Alo TV
- Country: Estonia
- Broadcast area: Tartu, Estonia
- Headquarters: Tartu, Estonia

Ownership
- Owner: OÜ Audio-Video

History
- Launched: 27 December 1992

Links
- Website: www.audiovideo.ee

= Alo TV =

Estonian television channel

Alo TV is a local interactive television channel in Tartu, Estonia. It includes 24/7 music videos and news. On weekdays it also shows local information. The Alo TV broadcast area was formerly restricted to Tartu and Tartu County, but since 2009 the channel is included in Elion digital TV and Starman cable TV services. The channel is included also Freeview HybridTV list

Alo TV was first broadcast from the Estonian University of Life Sciences dormitory skyscraper. At first, the channel's business idea was to focus on news in text format. There was no editor-in-chief, the managing director was Ülo Veldre. A few test shows were made, until finally the sequel reached Jaan Kalmus. The engineering cooperative ALO (Tõnis Mets), the owner of ALO-TV, was also involved in Tartu Radio (when ERR gave up Tartu Radio in 1993). Tõnis Mets, the creator of ALO TV, received the number one broadcasting license issued for his TV program in newly independent Estonia. Tõnis Mets was a member of the board of ALO TV until February 20, 2007.

Alo TV began operations on December 27, 1992, when the first three-hour live program was broadcast. The first live show was hosted by Tiina Joosu and Hando Sinisalu. The EHHEE-TV team, consisting of Erkki Kõlu, Valdo Jahilo and Janek Luts, also made their broadcast debut in this show lasting over three hours. In addition, Tarmo Jürisson, Tõnis Mets, Enn Räpp, Lembitu Kuuse, etc. participated.

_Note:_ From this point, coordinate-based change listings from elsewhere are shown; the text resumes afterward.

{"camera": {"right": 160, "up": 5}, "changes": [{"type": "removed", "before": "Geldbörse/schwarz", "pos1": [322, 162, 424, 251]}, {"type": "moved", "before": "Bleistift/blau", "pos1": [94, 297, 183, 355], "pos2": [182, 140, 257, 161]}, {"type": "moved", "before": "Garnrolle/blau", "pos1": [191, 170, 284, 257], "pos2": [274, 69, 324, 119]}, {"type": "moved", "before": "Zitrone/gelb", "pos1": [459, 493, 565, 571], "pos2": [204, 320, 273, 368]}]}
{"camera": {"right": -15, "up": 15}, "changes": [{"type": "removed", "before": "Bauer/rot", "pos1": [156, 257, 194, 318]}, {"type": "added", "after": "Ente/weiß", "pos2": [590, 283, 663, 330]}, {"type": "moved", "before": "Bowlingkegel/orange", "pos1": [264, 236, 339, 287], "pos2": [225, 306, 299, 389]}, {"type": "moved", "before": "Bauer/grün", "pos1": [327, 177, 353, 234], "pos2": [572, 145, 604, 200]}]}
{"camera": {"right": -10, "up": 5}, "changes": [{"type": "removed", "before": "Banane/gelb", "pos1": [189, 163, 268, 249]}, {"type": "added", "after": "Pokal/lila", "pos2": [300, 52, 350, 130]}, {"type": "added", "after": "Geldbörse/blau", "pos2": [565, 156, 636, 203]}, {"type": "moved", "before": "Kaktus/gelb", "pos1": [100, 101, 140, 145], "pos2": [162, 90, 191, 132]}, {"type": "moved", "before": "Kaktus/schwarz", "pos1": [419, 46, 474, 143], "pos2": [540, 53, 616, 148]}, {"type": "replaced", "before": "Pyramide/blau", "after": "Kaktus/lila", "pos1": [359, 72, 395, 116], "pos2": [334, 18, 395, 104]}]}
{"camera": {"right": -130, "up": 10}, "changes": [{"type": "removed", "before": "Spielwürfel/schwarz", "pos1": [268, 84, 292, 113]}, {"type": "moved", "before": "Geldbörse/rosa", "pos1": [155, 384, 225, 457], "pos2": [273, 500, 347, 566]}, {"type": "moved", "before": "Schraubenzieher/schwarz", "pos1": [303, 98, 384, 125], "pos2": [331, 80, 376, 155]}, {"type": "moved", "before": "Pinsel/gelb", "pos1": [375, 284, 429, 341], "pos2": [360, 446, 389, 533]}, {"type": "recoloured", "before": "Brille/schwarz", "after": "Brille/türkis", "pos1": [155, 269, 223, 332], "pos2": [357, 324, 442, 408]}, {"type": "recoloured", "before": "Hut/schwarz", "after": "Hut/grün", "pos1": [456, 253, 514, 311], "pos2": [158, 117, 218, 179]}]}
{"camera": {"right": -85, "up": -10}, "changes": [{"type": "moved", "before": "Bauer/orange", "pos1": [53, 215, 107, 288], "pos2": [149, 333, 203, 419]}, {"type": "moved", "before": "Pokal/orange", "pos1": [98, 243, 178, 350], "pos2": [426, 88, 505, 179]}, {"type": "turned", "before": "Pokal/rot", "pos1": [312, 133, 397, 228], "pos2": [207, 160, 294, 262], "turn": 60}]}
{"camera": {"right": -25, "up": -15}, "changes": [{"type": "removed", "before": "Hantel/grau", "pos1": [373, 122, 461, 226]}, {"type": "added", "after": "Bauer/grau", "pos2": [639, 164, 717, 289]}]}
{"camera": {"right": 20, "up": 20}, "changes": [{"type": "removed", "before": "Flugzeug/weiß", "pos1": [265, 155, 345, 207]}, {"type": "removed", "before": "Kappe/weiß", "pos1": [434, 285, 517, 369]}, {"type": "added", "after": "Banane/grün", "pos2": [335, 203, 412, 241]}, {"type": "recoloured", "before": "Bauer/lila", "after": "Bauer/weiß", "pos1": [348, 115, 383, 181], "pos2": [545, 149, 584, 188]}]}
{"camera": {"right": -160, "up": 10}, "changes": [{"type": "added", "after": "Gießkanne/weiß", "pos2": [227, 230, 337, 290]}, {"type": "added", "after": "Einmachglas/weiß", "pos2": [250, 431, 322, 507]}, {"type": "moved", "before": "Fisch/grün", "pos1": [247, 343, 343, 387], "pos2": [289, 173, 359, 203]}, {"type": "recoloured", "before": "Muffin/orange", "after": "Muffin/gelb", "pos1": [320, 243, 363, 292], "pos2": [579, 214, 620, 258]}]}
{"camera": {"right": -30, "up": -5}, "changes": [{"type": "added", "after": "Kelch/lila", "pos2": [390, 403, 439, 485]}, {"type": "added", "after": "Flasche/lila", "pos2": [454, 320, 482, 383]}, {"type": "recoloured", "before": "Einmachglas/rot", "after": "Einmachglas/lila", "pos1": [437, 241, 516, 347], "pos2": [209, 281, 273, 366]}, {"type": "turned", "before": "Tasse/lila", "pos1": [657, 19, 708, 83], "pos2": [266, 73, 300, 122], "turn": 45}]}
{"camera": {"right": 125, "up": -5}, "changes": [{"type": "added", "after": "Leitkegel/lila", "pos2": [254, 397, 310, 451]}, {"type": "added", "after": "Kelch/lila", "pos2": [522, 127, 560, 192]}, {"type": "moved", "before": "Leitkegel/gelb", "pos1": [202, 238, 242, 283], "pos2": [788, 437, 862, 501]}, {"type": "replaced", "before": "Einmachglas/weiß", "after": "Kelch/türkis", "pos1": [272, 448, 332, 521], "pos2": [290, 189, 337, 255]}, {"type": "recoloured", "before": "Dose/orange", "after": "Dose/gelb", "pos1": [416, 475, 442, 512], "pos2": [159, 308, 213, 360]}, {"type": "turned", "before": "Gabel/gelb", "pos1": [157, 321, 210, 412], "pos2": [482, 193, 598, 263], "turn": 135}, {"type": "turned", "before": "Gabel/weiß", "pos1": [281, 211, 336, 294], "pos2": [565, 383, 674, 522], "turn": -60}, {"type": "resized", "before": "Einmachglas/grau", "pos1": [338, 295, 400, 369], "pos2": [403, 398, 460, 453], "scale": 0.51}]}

After the closure of Seitse channel on December 31, 2016, Alo TV is the only music channel in Estonia. Unlike channel Seven, Alo TV only shows Estonian creations. Much of the older music was recorded in the old ALO TV studio under the EPA tower. If earlier the coverage area of the TV channel was limited to the immediate surroundings of the city of Tartu, now it is also visible on Elion and Starman Digi-TV. According to the channel's website, Estonians spend 10,000 hours a day watching ALO-TV, and more than 200,000 people tune into ALO-TV every month.

The manager of Alo TV was Jaan Kalmus senior, later Jaan Kalmus Jr.

The authors' association wanted the license of ALO TV to be revoked in 2019, as the channel does not have the association's permission to record and broadcast musical works. However, the Ministry of Culture extended the permit until February 2024.